Senior Trump administration officials, including then-White House chief of staff Mark Meadows and Treasury secretary Steven Mnuchin, intervened to push Treasury Department officials to approve an emergency coronavirus relief loan to a trucking company on national security grounds despite career officials’ objections, a new report from the House Select Committee on the Coronavirus Crisis has found.
According to the report, which was prepared by select committee staff, Trump administration political appointees “flagrantly disregarded” a Defense Department assessment that a trucking company called Yellow Trucking was not “critical to national security” and therefore ineligible for a loan under a program authorised for such companies under the 2020 Coronavirus Aid, Relief and Economic Security Act.

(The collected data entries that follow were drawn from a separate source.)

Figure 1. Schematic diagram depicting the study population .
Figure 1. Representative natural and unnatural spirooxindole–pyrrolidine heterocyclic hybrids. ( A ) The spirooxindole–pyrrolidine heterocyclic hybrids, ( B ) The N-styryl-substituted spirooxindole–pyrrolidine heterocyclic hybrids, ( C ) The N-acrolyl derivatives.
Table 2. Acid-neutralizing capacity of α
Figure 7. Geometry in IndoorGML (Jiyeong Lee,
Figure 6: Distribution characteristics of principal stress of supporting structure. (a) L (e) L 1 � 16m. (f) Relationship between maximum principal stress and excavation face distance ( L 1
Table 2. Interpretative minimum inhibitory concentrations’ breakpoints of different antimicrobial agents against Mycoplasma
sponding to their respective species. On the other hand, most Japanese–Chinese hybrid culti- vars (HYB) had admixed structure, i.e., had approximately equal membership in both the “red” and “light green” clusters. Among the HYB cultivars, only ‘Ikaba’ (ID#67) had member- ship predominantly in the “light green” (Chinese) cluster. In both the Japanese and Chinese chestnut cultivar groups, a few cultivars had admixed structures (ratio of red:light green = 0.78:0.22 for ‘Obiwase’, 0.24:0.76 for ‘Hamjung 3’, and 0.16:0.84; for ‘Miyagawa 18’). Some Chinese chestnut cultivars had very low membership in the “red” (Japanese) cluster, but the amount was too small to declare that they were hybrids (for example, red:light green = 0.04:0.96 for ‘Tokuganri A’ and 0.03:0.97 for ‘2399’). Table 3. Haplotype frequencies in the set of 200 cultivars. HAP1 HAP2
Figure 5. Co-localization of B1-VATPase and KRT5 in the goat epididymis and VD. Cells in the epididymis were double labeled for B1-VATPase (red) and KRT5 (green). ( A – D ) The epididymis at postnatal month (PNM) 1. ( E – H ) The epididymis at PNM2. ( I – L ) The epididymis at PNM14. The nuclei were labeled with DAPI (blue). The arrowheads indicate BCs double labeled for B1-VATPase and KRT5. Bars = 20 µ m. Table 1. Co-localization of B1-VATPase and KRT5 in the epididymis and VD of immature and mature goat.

Despite the objections of career Pentagon officials, the administration authorised a $700m loan — an amount which used up 95 per cent of the funds appropriated for the program — and did so under generous terms which violated CARES Act requirements.
“Evidence obtained by the Select Subcommittee suggests that these decisions were driven by the White House and President Trump himself,” the report said.
Specifically, the committee found Mr Meadows intervened after multiple communications with lobbyists representing Yellow, along with other White House officials who “regularly communicated” with the company.
The committee also found that then-defense secretary Mark Esper received briefing materials which stressed that Mr Trump had received a call advocating for the loan.
After the Treasury Department approved the loan, Mr Mnuchin “immedately” emailed Mr Meadows the announcement and “highlighted praise for President Trump in news reports” about it.
The select committee also said it obtained documents which show Mr Mnuchin reached out to Mr Esper after Pentagon staff told the Treasury Department it would not be certifying Yellow as “critical to national security” by having his office arrange a phone call with Mr Esper and the two cabinet secretaries top lawyers.
The report found that Trump administration records showed that the two men had “previously discussed the ‘political aspect’ of Yellow’s certification process”.
Following that phone call, Mr Esper overruled career officials to certify Yellow as “critical,” the report said.